PROBLEM DESCRIPTION: Select every line in the data that contains the word "left" and copy those lines out.

*** Opening EXTRACTED DATA ***

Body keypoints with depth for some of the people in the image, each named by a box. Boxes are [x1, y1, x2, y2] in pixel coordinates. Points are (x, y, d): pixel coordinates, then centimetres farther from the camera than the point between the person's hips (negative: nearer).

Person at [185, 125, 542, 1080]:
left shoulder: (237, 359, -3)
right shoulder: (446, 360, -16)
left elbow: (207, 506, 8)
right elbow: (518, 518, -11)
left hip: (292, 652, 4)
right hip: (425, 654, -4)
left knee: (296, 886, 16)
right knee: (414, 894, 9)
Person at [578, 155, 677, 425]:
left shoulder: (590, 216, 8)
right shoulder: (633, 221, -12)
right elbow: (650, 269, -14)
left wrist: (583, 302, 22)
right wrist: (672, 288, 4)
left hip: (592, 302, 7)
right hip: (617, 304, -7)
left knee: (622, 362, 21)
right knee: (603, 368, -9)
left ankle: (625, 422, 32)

*** Closing EXTRACTED DATA ***

OUTPUT FOR THIS EXERCISE:
left shoulder: (237, 359, -3)
left elbow: (207, 506, 8)
left hip: (292, 652, 4)
left knee: (296, 886, 16)
left shoulder: (590, 216, 8)
left wrist: (583, 302, 22)
left hip: (592, 302, 7)
left knee: (622, 362, 21)
left ankle: (625, 422, 32)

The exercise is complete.